Whether MSD’s ertugliflozin, a new antidiabetic SGLT-2 (sodium-glucose cotransporter-2) inhibitor, will take on the market with an aggressive clinical trial is drawing attention.

MSD unveiled the design of the clinical trial on the agent, called “VERTIS-CV,” in a U.S. journal of cardiology in December. The study is to prove ertugliflozin’s cardiovascular benefits and safety such as reduced heart failure risk.

It has long been necessary to demonstrate cardiovascular safety in the treatment of diabetes.

The U.S. Food and Drug Administration set up a rule that all diabetes treatments must demonstrate cardiovascular safety through a study. Guidelines for antidiabetic therapies are increasingly recommending medicines that proved not only safety but benefits first.

Around the world, most commonly used SGLT-2 inhibitors include canagliflozin, dapagliflozin, empagliflozin, and ertugliflozin. Ipragliflozin is also used in some Asian countries including Korea.

Empagliflozin and canagliflozin showed cardiovascular and renal benefits in Cardiovascular Outcome Trial (CVOT), and dapagliflozin did so recently.

Ertugliflozin is seeking a niche to compete against similar rival drugs.

The VERTIS-CV study will be on patients almost all suffering from cardiovascular disease, just like the other study on rival agent empagliflozin. The goal is apparently to obtain precise results on cardiovascular benefits, observers said.

The most recent CVOT outcome of the SGLT-2 inhibitor, dapagliflozin, demonstrated cardiovascular safety but failed to prove cardiovascular benefits.

Only 40.6 percent of the patients who participated in the dapagliflozin study had cardiovascular disease, which made it difficult to show the agent’s efficacy to reduce cardiovascular disease, experts said.

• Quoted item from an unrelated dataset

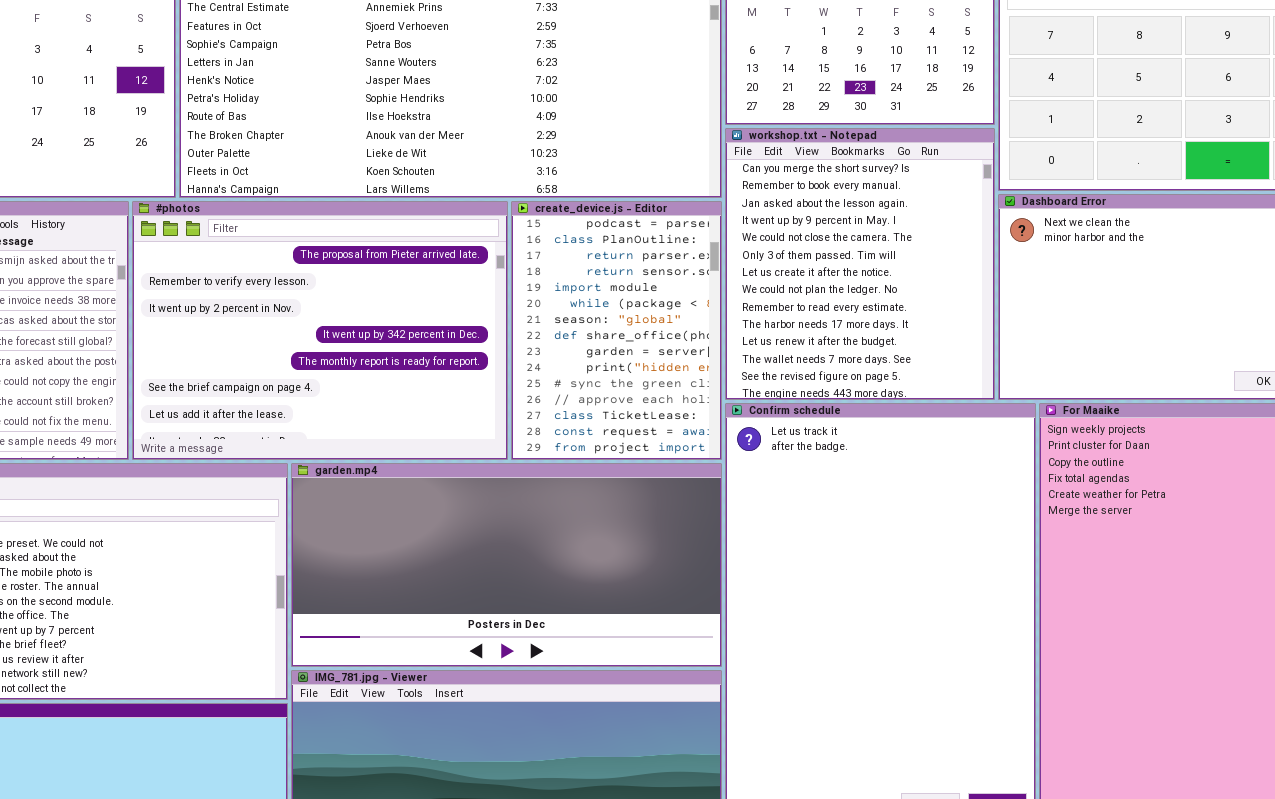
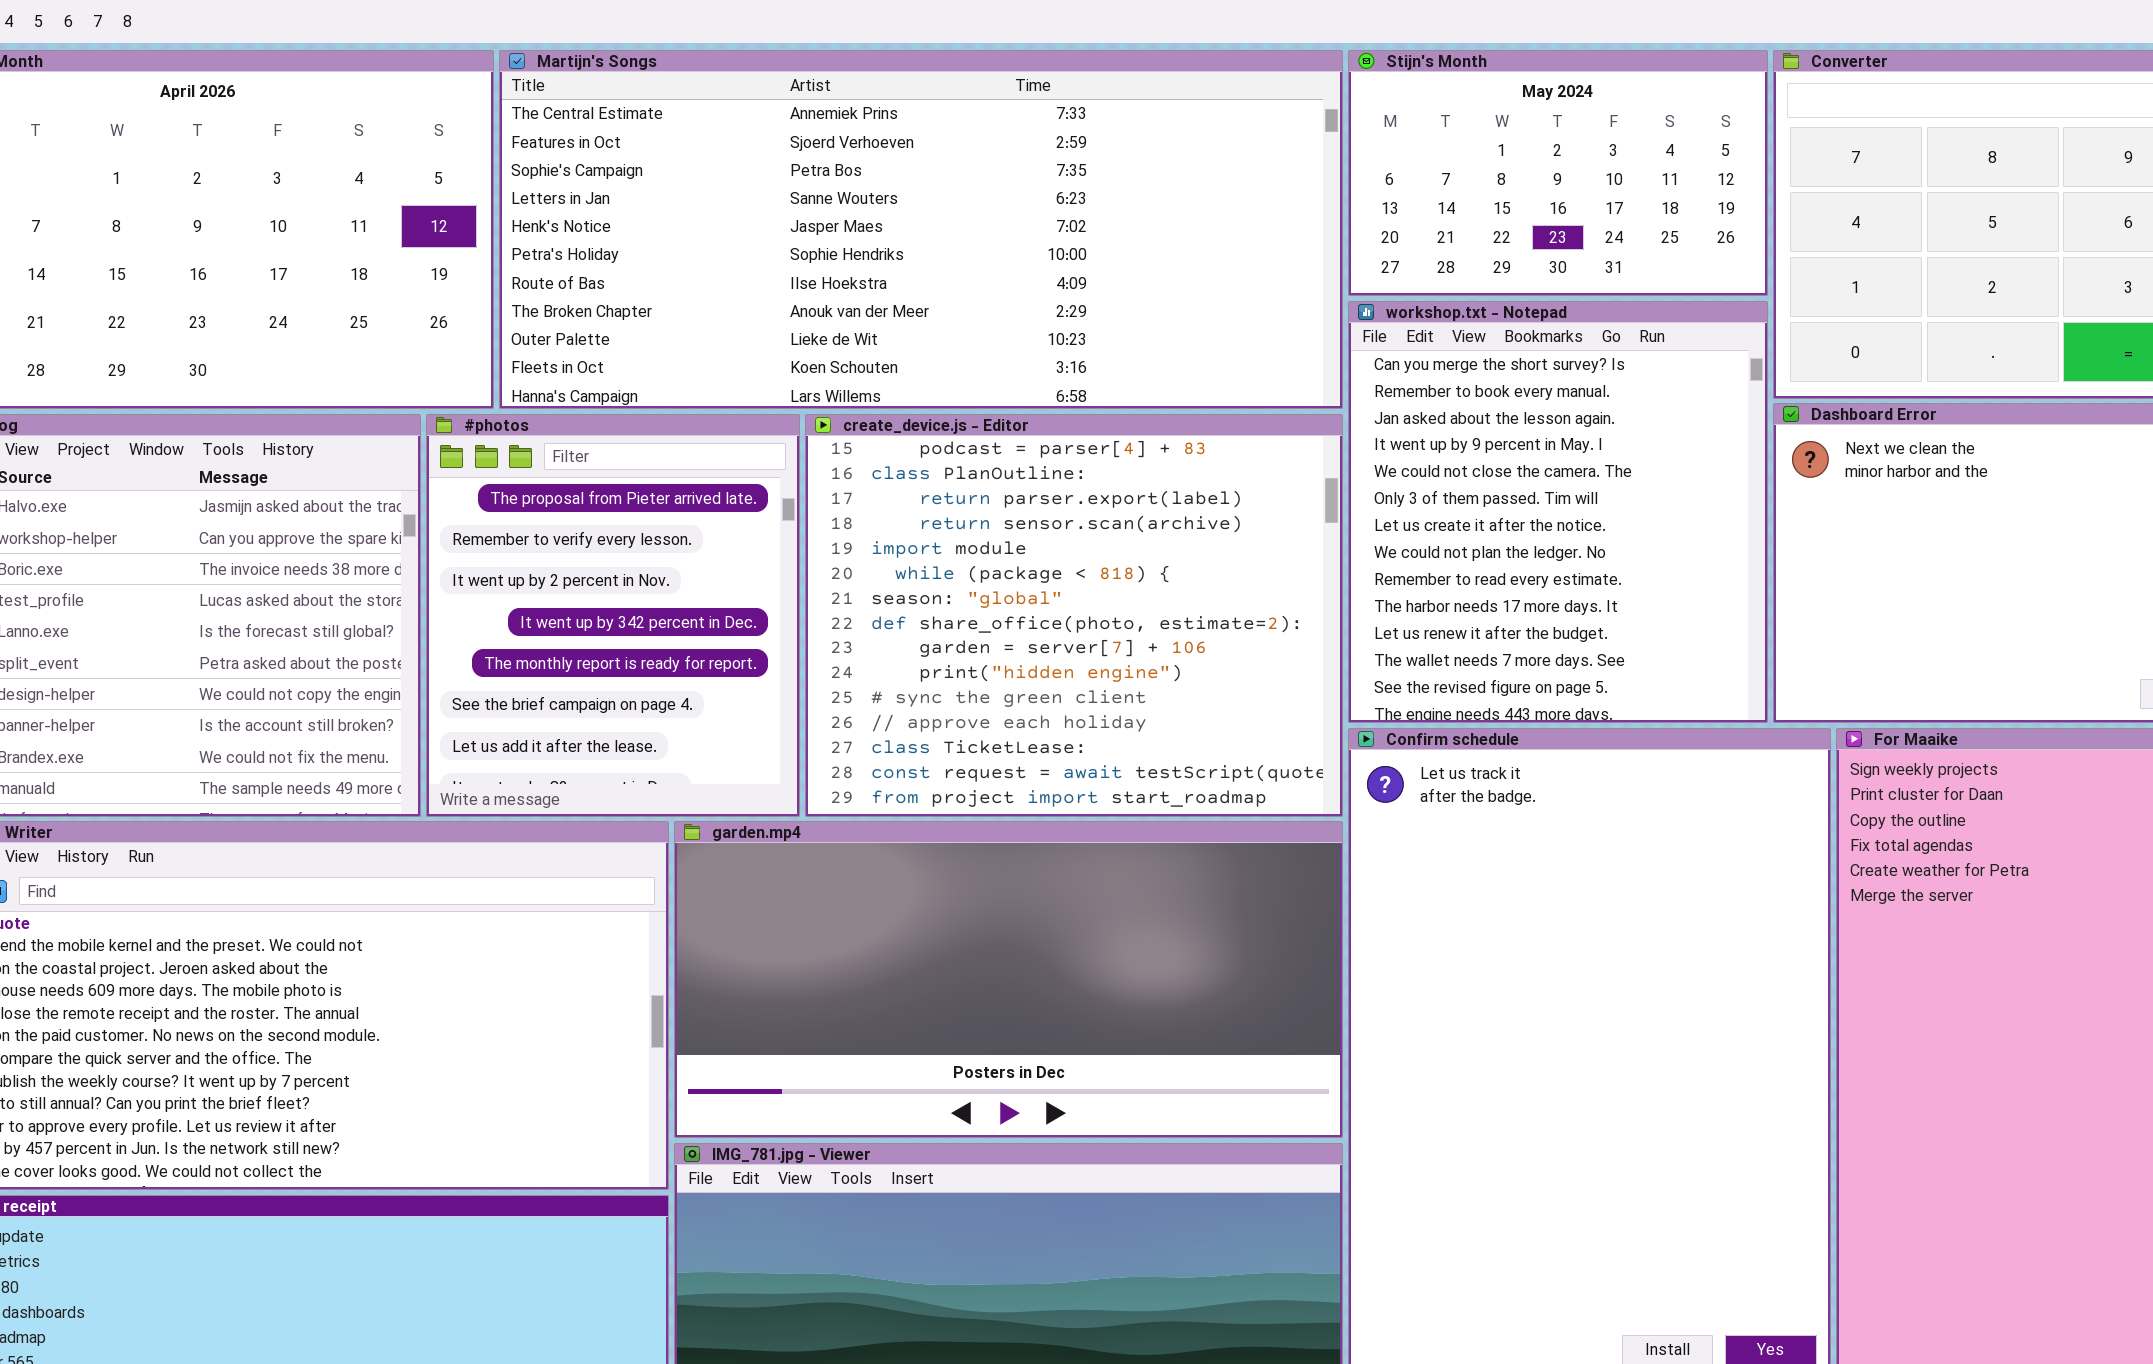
#photos: [132,201,508,460] -> [426,414,800,817], resized
create_device.js - Editor: [511,201,722,460] -> [805,414,1343,817], resized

However, dapagliflozin produced a meaningful result for patients with heart failure. The drug lowered the risk of hospitalization caused by cardiovascular death and heart failure by 17 percent, compared to the placebo, and showed benefits in heart failure which accompanies high medical costs.

Recently, the FDA issued a recommendation for diabetes drug researchers to evaluate the drugs’ effects on heart failure as well as significant adverse cardiovascular events (MACE).

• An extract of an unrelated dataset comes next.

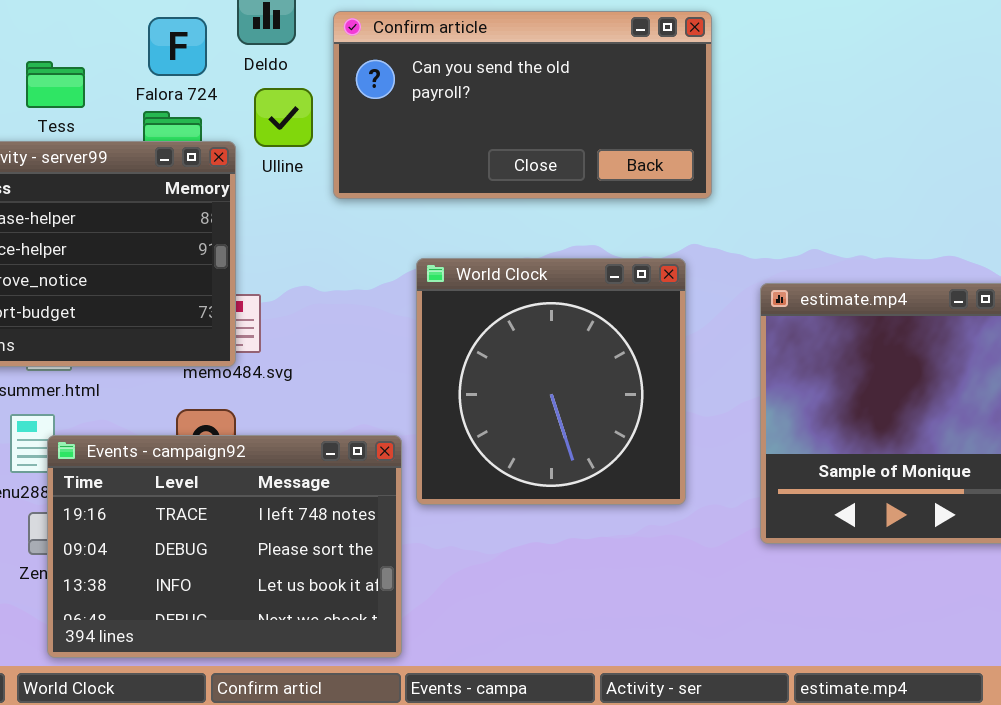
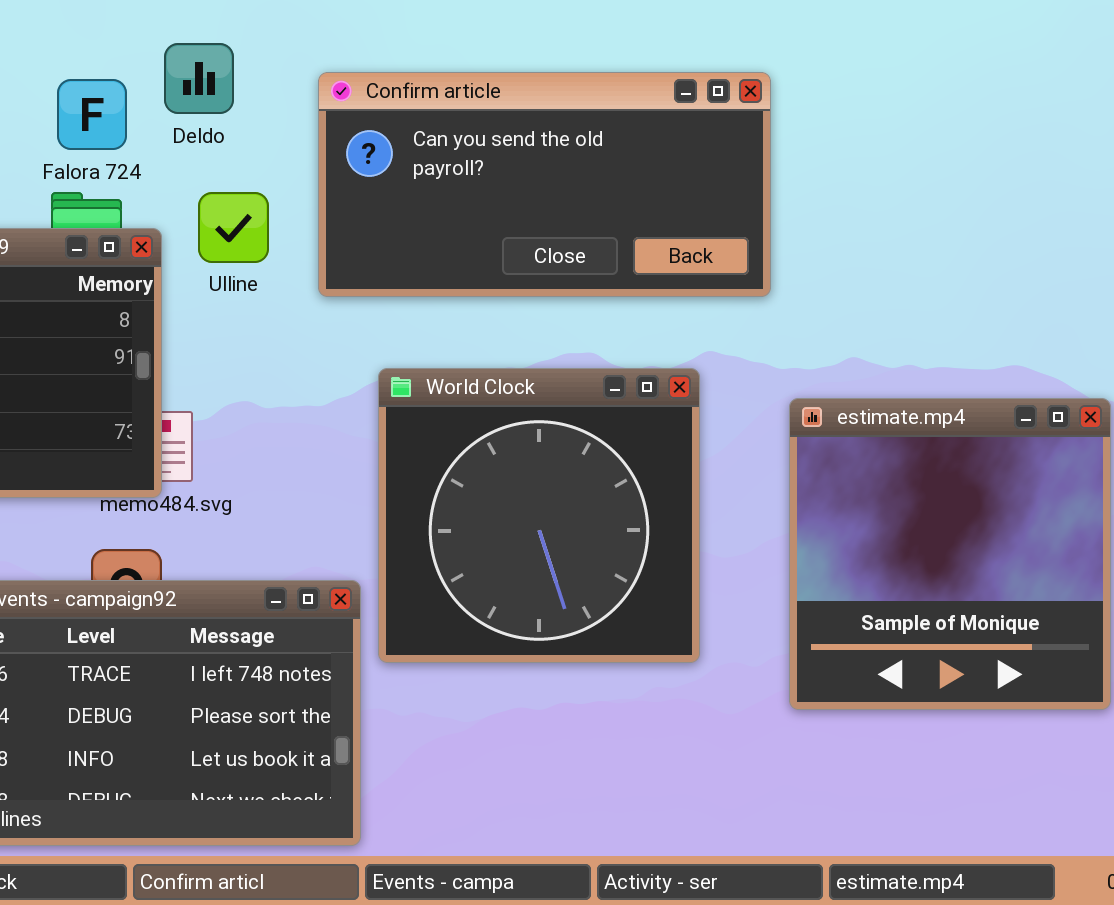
Confirm article: [333,11,712,199] -> [318,72,771,297], moved
Ulline: [254,88,313,147] -> [198,192,269,263], moved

Park Jung-hwan, a professor at the endocrinology and metabolism department at Hanyang University Medical Center, said a recent study revealed that heart failure occurred not only in patients with coronary artery disease and that diabetes itself was a risk factor for heart failure. “That is why the FDA issued such recommendation to include the effect on heart failure in cardiovascular studies,” he said.

MSD was quick to focus on the heart failure effect. In the VERTIS-CV study, the company filled 23.1 percent of the participating patients with those who have a history of heart failure. The percentage is twice that of other studies of rival drugs that were around 9.9-14.4 percent.

The American Heart Journal published the MSD’s research on ertugliflozin in December, with the full title, “Design and baseline characteristics of the eValuation of ERTugliflozin effIcacy and Safety CardioVascular outcomes trial (VERTIS-CV).”